THE TASK: I'd like every record given again exactly, please.

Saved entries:

════════════════════

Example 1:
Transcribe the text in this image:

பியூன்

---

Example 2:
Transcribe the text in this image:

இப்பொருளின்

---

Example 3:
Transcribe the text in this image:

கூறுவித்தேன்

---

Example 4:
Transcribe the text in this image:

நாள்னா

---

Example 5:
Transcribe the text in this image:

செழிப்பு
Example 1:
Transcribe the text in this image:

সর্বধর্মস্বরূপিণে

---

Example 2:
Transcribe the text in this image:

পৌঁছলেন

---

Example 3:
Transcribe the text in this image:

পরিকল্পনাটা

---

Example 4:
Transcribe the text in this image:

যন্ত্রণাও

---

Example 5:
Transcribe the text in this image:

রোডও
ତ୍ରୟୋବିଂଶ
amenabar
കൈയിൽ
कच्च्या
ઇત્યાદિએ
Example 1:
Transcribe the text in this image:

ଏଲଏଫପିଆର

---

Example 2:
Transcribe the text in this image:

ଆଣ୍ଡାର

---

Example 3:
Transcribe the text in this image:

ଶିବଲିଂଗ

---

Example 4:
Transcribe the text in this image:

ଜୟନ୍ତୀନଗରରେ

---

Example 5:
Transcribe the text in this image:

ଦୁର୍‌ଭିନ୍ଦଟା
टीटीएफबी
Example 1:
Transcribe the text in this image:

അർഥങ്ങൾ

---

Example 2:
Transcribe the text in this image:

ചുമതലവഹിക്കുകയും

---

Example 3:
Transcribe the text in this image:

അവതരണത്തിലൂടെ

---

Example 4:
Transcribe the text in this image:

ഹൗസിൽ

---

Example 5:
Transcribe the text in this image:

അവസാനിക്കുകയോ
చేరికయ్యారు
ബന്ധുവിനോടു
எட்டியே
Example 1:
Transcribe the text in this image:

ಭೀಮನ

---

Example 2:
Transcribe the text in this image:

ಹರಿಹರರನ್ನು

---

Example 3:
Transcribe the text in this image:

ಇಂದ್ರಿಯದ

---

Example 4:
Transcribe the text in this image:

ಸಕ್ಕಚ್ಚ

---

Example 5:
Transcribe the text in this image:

════════════════════

REPLY TO THE TASK:
Example 1:
Transcribe the text in this image:

பியூன்

---

Example 2:
Transcribe the text in this image:

இப்பொருளின்

---

Example 3:
Transcribe the text in this image:

கூறுவித்தேன்

---

Example 4:
Transcribe the text in this image:

நாள்னா

---

Example 5:
Transcribe the text in this image:

செழிப்பு
Example 1:
Transcribe the text in this image:

সর্বধর্মস্বরূপিণে

---

Example 2:
Transcribe the text in this image:

পৌঁছলেন

---

Example 3:
Transcribe the text in this image:

পরিকল্পনাটা

---

Example 4:
Transcribe the text in this image:

যন্ত্রণাও

---

Example 5:
Transcribe the text in this image:

রোডও
ତ୍ରୟୋବିଂଶ
amenabar
കൈയിൽ
कच्च्या
ઇત્યાદિએ
Example 1:
Transcribe the text in this image:

ଏଲଏଫପିଆର

---

Example 2:
Transcribe the text in this image:

ଆଣ୍ଡାର

---

Example 3:
Transcribe the text in this image:

ଶିବଲିଂଗ

---

Example 4:
Transcribe the text in this image:

ଜୟନ୍ତୀନଗରରେ

---

Example 5:
Transcribe the text in this image:

ଦୁର୍‌ଭିନ୍ଦଟା
टीटीएफबी
Example 1:
Transcribe the text in this image:

അർഥങ്ങൾ

---

Example 2:
Transcribe the text in this image:

ചുമതലവഹിക്കുകയും

---

Example 3:
Transcribe the text in this image:

അവതരണത്തിലൂടെ

---

Example 4:
Transcribe the text in this image:

ഹൗസിൽ

---

Example 5:
Transcribe the text in this image:

അവസാനിക്കുകയോ
చేరికయ్యారు
ബന്ധുവിനോടു
எட்டியே
Example 1:
Transcribe the text in this image:

ಭೀಮನ

---

Example 2:
Transcribe the text in this image:

ಹರಿಹರರನ್ನು

---

Example 3:
Transcribe the text in this image:

ಇಂದ್ರಿಯದ

---

Example 4:
Transcribe the text in this image:

ಸಕ್ಕಚ್ಚ

---

Example 5:
Transcribe the text in this image:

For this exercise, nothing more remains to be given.